Vice dean of the Texas A&M Health Science Center College of Medicine-Round Rock campus
After serving with the U.S. Marine Corps in Vietnam, Dr. Edward J. Sherwood received his medical degree from Boston University and completed his training residency in internal medicine and infectious diseases at Boston City Hospital. In 2006, he joined the Texas A&M Health Science Center, which has several campuses throughout the state. He joined the Round Rock campus in 2010 and stepped into his current role as vice dean of the College of Medicine's Round Rock campus last October. TAMHSC–Round Rock opened in 2009.
"The students who do their training here are doing just as well on standardized exams and on getting into competitive residency programs as the ones trained at the Temple campus, and Scott & White [in Temple] has been in the business for many decades," he said. "So for this upstart to do so well is a real tribute to the commitment of the community physicians that provide our faculty."
What differentiates the Round Rock campus' College of Medicine from your other health science campuses?
Each of our campuses is unique in its own way. The Temple campus is a very traditional medical school setting in a major teaching hospital that has been engaged in teaching for many decades. We have more in common with the College Station campus because we are a community-based medical school where we rely heavily, if not exclusively, on practitioners who are practicing in the community to teach our students. The major difference between College Station and here is they teach the first two years of medical school and have a huge university that has a big research program. [The Round Rock campus focuses on third- and fourth-year students].
What excites you about the College of Medicine?
First, we are scheduled to grow our enrollment on this campus with the College of Medicine. Right now we have about 40 third-year and 40 fourth-year students, and next summer that will increase to 50 or more, perhaps as many as 60. ...
The thing that especially excites me is what the curriculum committee of the College of Medicine is doing. ... Since I went to medical school, things have changed a lot. We all kept little notebooks where we wrote down the most important things we needed to know at the bedside, and we put them in the pocket of our white coat. We referred to that notebook as our peripheral brain. Now, on my iPhone I can have a whole medical library in my pocket. So the access to information is unprecedented; it's at our fingertips.

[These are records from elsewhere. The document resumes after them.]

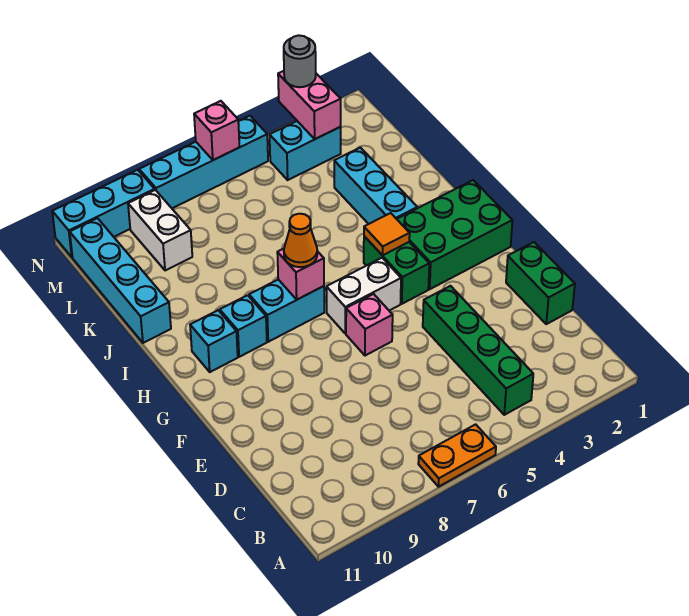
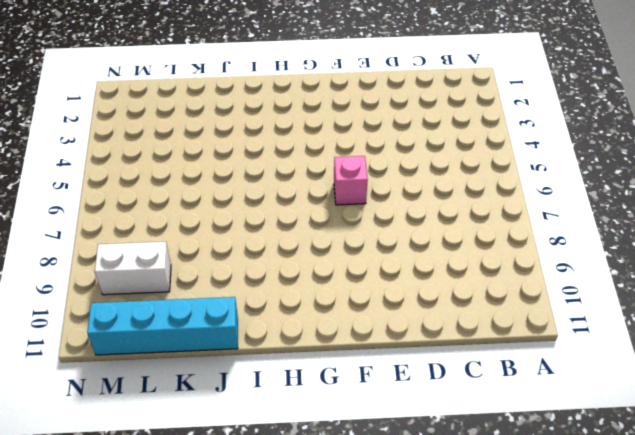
none -> orange plate A6:A7 level 1
none -> green brick B4:E4 level 1
none -> green brick D1:E1 level 1

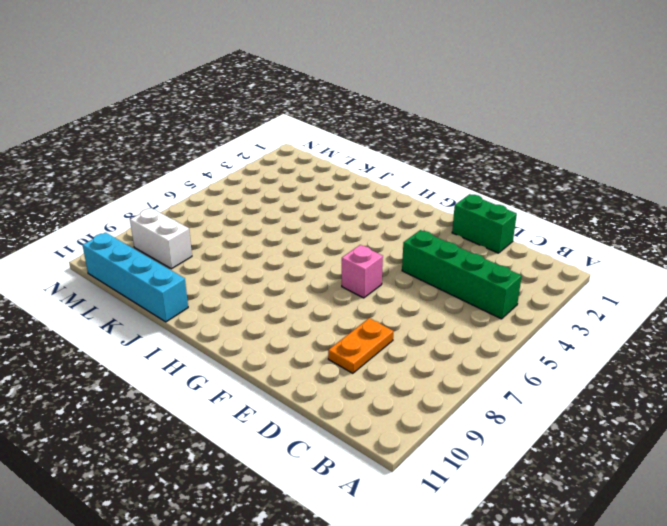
orange plate D8:D9 level 1 -> orange plate A6:A7 level 1
none -> green brick G1:H3 level 1
none -> green brick G4:H4 level 1
none -> white brick G5:G6 level 1

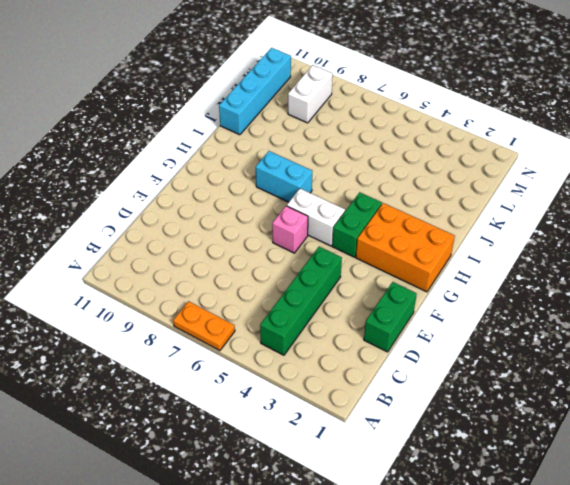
orange brick G1:H3 level 1 -> green brick G1:H3 level 1
none -> cyan brick H9 level 1
none -> cyan brick H10 level 1
none -> cyan brick I3:K3 level 1

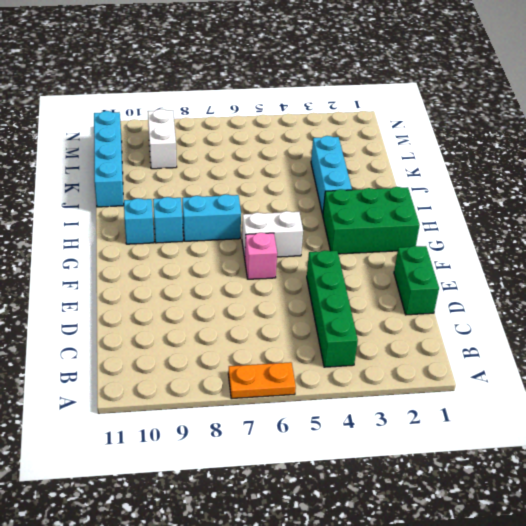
none -> green brick G4:H4 level 1
none -> cyan brick M3:M4 level 1
none -> cyan brick N5:N8 level 1

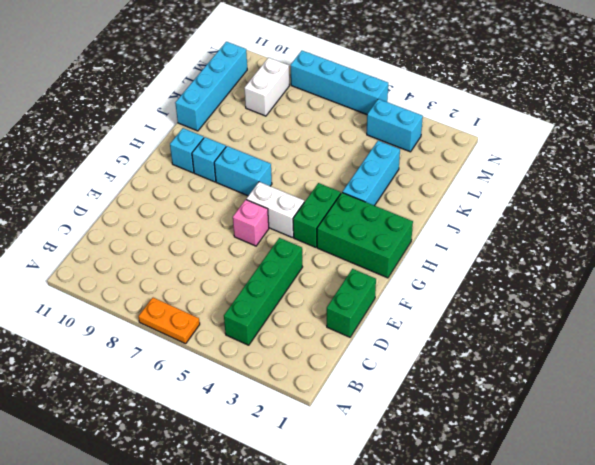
none -> cyan brick N9:N11 level 1
none -> orange tile H4 level 2
none -> pink brick H7 level 2

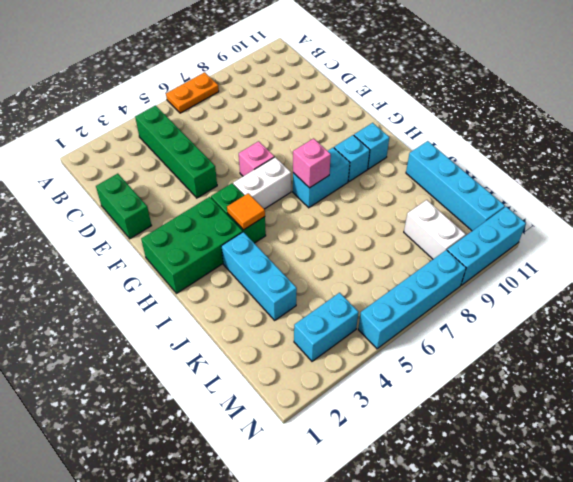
none -> pink brick M3:N3 level 2
none -> pink brick N6 level 2
none -> orange cone H7 level 3

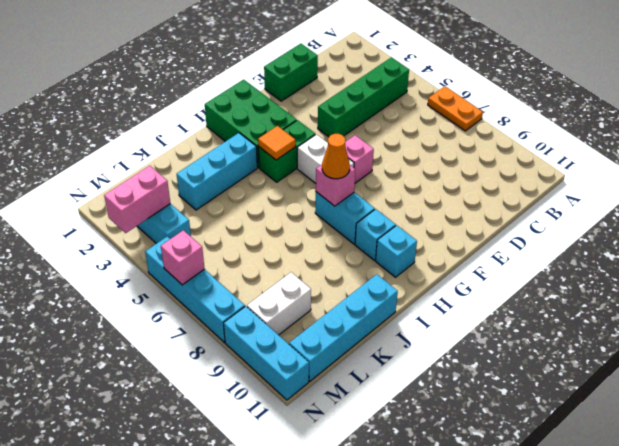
none -> grey round brick N3 level 3

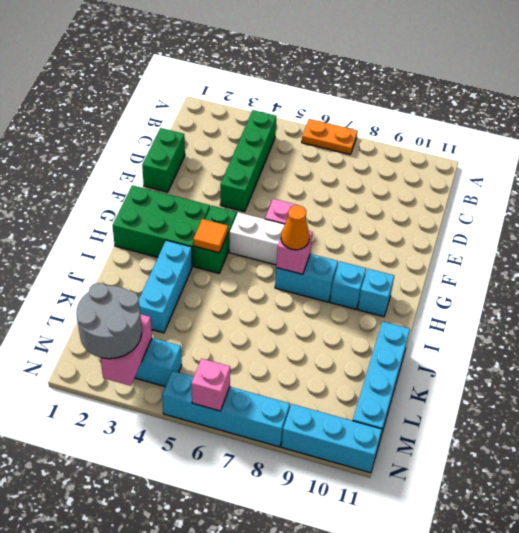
grey round brick M2:N3 level 3 -> grey round brick N3 level 3
none -> white brick L9:M9 level 1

The curriculum at medical schools, not at just this one, needs to change drastically to reflect that enhanced access to information.
How do plans for opening a medical school in Austin affect your school here in Round Rock? How competitive will the programs be?
There is always some element of competition, but if you think of antique stores, they compete with one another, but they do best when they are on a street full of antique stores. I think the net effect of another medical school in Austin will be very, very positive for us. It will raise the profile of Austin as a medical community, as an academic medical community. We would look forward to extensive collaboration with any medical school to the south. I learned medicine in Boston. There were two other medical schools in town. My education was much better because of the presence of two other medical schools. ... In Boston they've had 150–200 years to work together. We'll have to start that tradition from the beginning.